In this month’s issue of the American Journal of Sports Medicine, authors from Kaiser Permanente in southern California looked at the effect of recurrent injury and surgical delay on meniscus and cartilage injuries in adolescent patients with ACL tears. Dr. Wilson’s thoughts on this article are below:
Treatment choices for adolescents with ACL tears have been a source of ongoing controversy. Adolescents are unique in the fact that their growth plates around the knee are still growing. This makes surgery around the knee difficult, potentially causing deformity as a child grows. Some authors have advocated waiting until the child is done growing to do ACL surgery. These growth plates are usually done growing by age 14 in girls and 16 in boys. While waiting until this age would be ideal, there are concerns for further injury in a younger patient (for example and 11 year old boy) who tears his ACL. Other research has shown that delay to treatment and continuing sports with a torn ACL can lead to further damage to the meniscus and cartilage in the knee. This type of damage can have significant long-term implications for overall knee health and potentially the possibility of early-onset arthritis.
This article suggested that waiting to do ACL surgery may not increase the risk of additional injury as some people have thought. In the end, the decision for whether or not to put a child or adolescent through an ACL surgery is a very complex one and depends on many factors; the patient’s age, activity level, symptoms and initial injury mechanism.
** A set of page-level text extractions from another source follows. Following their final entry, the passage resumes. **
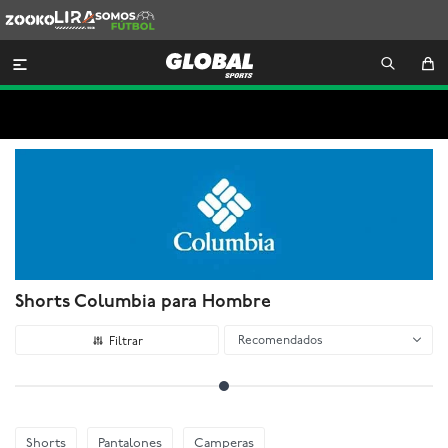
Zooko
Lira
Somos
Futbol

Shorts Columbia para Hombre
Recomendados
Shorts
Pantalones
Camperas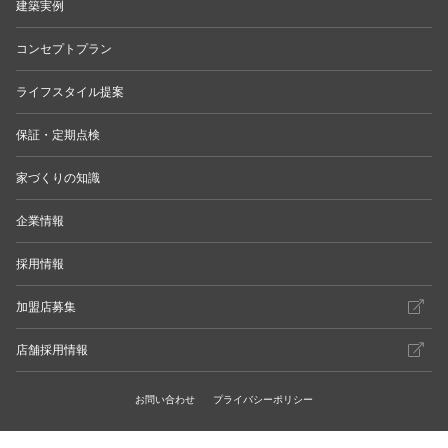
建築実例
コンセプトプラン
ライフスタイル提案
保証・定期点検
家づくりの知識
企業情報
採用情報
加盟店募集
店舗採用情報
お問い合わせ
プライバシーポリシー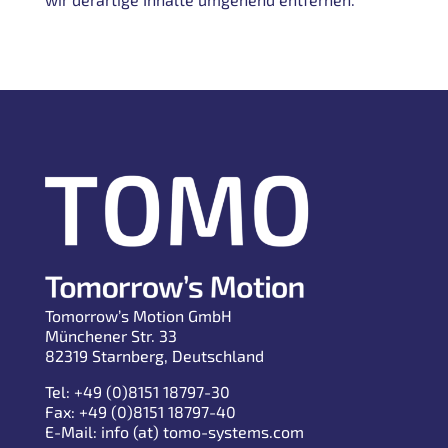
Tomorrow’s Motion GmbH
Münchener Str. 33
82319 Starnberg, Deutschland
Tel: +49 (0)8151 18797-30
Fax: +49 (0)8151 18797-40
E-Mail: info (at) tomo-systems.com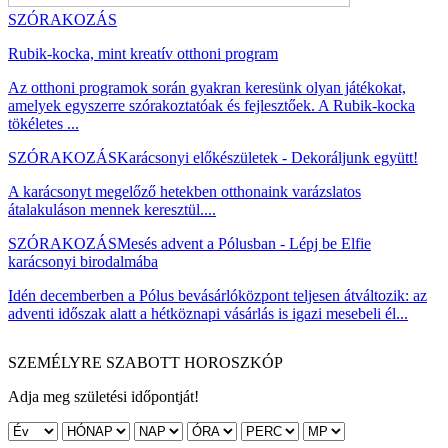
SZÓRAKOZÁS
Rubik-kocka, mint kreatív otthoni program
Az otthoni programok során gyakran keresünk olyan játékokat,
amelyek egyszerre szórakoztatóak és fejlesztőek. A Rubik-kocka
tökéletes ...
SZÓRAKOZÁS
Karácsonyi előkészületek - Dekoráljunk együtt!
A karácsonyt megelőző hetekben otthonaink varázslatos
átalakuláson mennek keresztül....
SZÓRAKOZÁS
Mesés advent a Pólusban - Lépj be Elfie
karácsonyi birodalmába
Idén decemberben a Pólus bevásárlóközpont teljesen átváltozik: az
adventi időszak alatt a hétköznapi vásárlás is igazi mesebeli él...
SZEMÉLYRE SZABOTT HOROSZKÓP
Adja meg születési időpontját!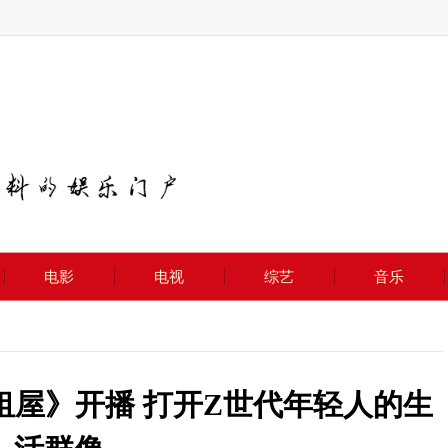
电影
电视
综艺
音乐
租屋》开播 打开Z世代年轻人的生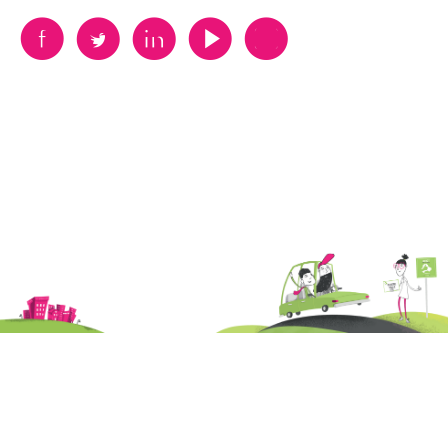
B
A
D
F
V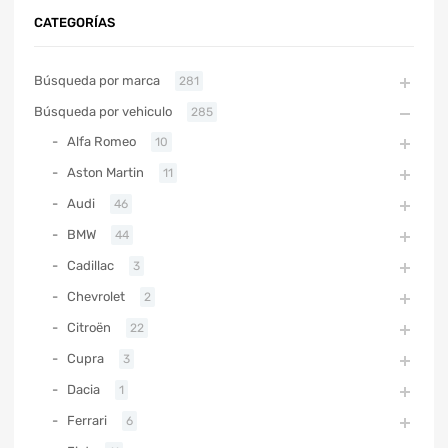
CATEGORÍAS
Búsqueda por marca
281
Búsqueda por vehiculo
285
Alfa Romeo
10
Aston Martin
11
Audi
46
BMW
44
Cadillac
3
Chevrolet
2
Citroën
22
Cupra
3
Dacia
1
Ferrari
6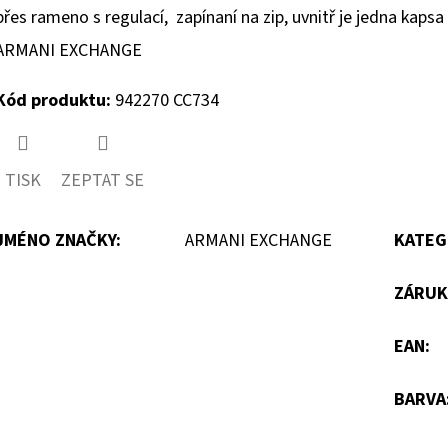
přes rameno s regulací, zapínaní na zip,
uvnitř je jedna kapsa 
ARMANI EXCHANGE
Kód produktu:
942270 CC734
TISK
ZEPTAT SE
JMÉNO ZNAČKY
:
ARMANI EXCHANGE
KATEG
ZÁRUK
EAN
:
BARVA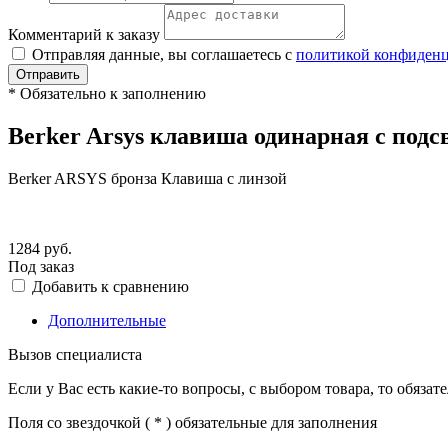
Комментарий к заказу
Отправляя данные, вы соглашаетесь с
политикой конфиден
Отправить
*
Обязательно к заполнению
Berker Arsys клавиша одинарная с подсв
Berker ARSYS бронза Клавиша с линзой
1284
руб.
Под заказ
Добавить к сравнению
Дополнительные
Вызов специалиста
Если у Вас есть какие-то вопросы, с выбором товара, то обяза
Поля со звездочкой (
*
) обязательные для заполнения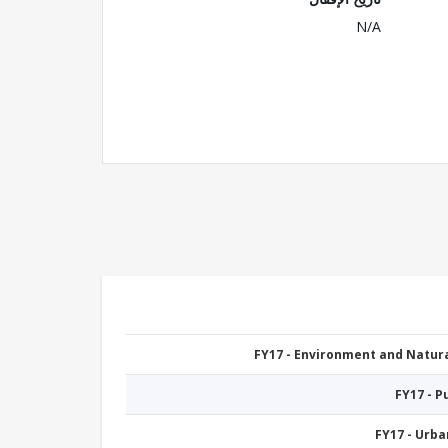
N/A
FY17 - Environment and Natu
FY17 - 
FY17 - Urb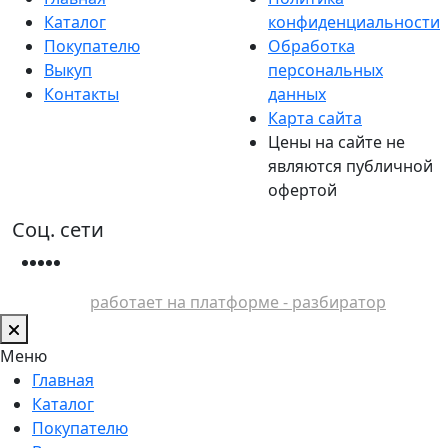
Каталог
конфиденциальности
Покупателю
Обработка
Выкуп
персональных
Контакты
данных
Карта сайта
Цены на сайте не
являются публичной
офертой
Соц. сети
работает на платформе - разбиратор
Меню
Главная
Каталог
Покупателю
Thankfully, new techniques have made ACL reconstruction in the young patient safer and more effective. Even in spite of good results and slick new techniques, discussing ACL surgery in an adolescent remains a very difficult topic. These conversations are some of the most difficult I have with my young patients and their parents. The truth is, there are no hard and fast rules for the timing of ACL surgery in these kids and it needs to be a decision reached after many long heart to heart discussions between the family and a sports medicine expert. If a decision is made to go ahead with surgery, make sure your surgeon has experience with adolescent knee surgery and is skilled in the delicate techniques required.
Article for commentary:
Funihashi, K, et al. Anterior Cruciate Ligament Injuries in Adolescents with Open Physis. Effect of Recurrent Injury and Surgical Delay on Meniscal and Cartilage Injuries. American Journal of Sports Medicine. 2014;42(5):1068-1073.